**EXERCISE SET**
[1] According to the compilation walkthrough, how many nodes does the resulting DAG have?
[2] Rewrite the compilation walkthrough from "Example: Full Compilation" to "Constant(0)", substituting "Literal" for "Constant".

** start of PAGE EXTRACT **

Example: Full Compilation Walkthrough
Formula: "cumsum((diff(best_bid_size, $window) - diff(best_ask_size, $window)), 0)"
With window = 5:
Parse:
Call(func='cumsum', args=[
BinOp(op=Sub,
left= Call(func='diff', args=[Name('best_bid_size'), Constant(5)]),
right=Call(func='diff', args=[Name('best_ask_size'), Constant(5)])),
Constant(0)
])
Compiled IRNodes:
1. TRANSFORM.col → best_bid_size
2. WINDOW.diff → best_bid_size[t] - best_bid_size[t-5]
3. TRANSFORM.col → best_ask_size
4. WINDOW.diff → best_ask_size[t] - best_ask_size[t-5]
5. TRANSFORM.sub → diff_bid - diff_ask
6. STATE.cumsum → running total from 0
DAG edges:
1 → 2 (diff depends on col)
3 → 4 (diff depends on col)
2 → 5 (sub depends on both diffs)
4 → 5
5 → 6 (cumsum depends on sub)
The resulting DAG has 6 nodes. The compiler handles all dependency wiring automatically — no manual inputs: declarations needed.

** end of PAGE EXTRACT **
** start of DATA EXCERPTS **

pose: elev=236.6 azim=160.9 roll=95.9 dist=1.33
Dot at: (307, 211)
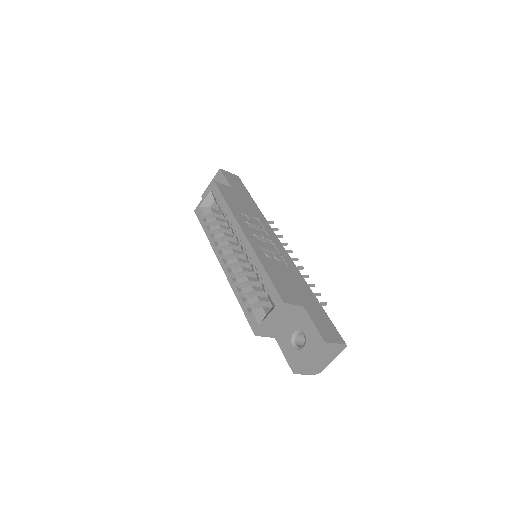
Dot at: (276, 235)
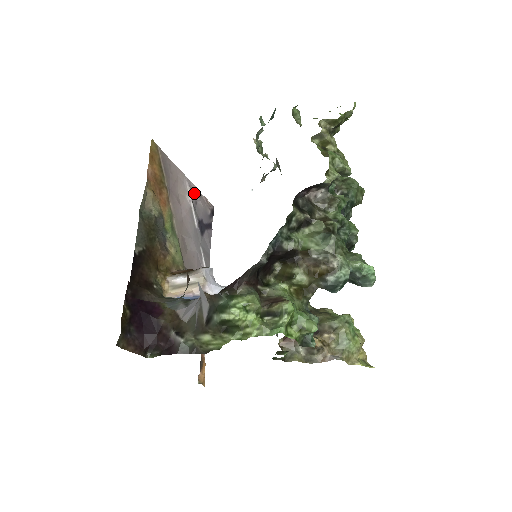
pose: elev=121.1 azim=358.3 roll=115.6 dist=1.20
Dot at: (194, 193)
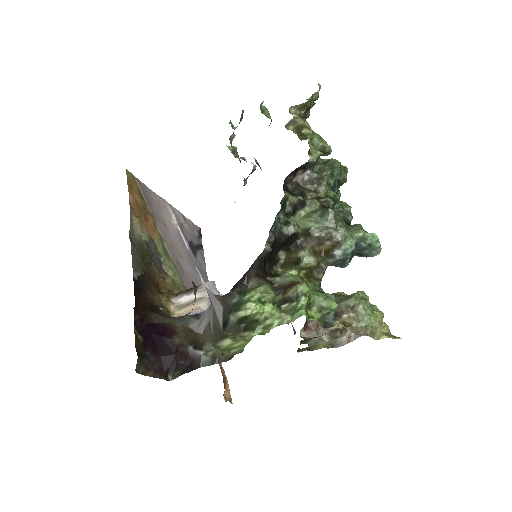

** end of DATA EXCERPTS **

**PER-TASK ANSWERS**
[1] 6 nodes.

[2]
Example: Full Compilation Walkthrough
Formula: "cumsum((diff(best_bid_size, $window) - diff(best_ask_size, $window)), 0)"
With window = 5:
Parse:
Call(func='cumsum', args=[
BinOp(op=Sub,
left= Call(func='diff', args=[Name('best_bid_size'), Literal(5)]),
right=Call(func='diff', args=[Name('best_ask_size'), Literal(5)])),
Literal(0)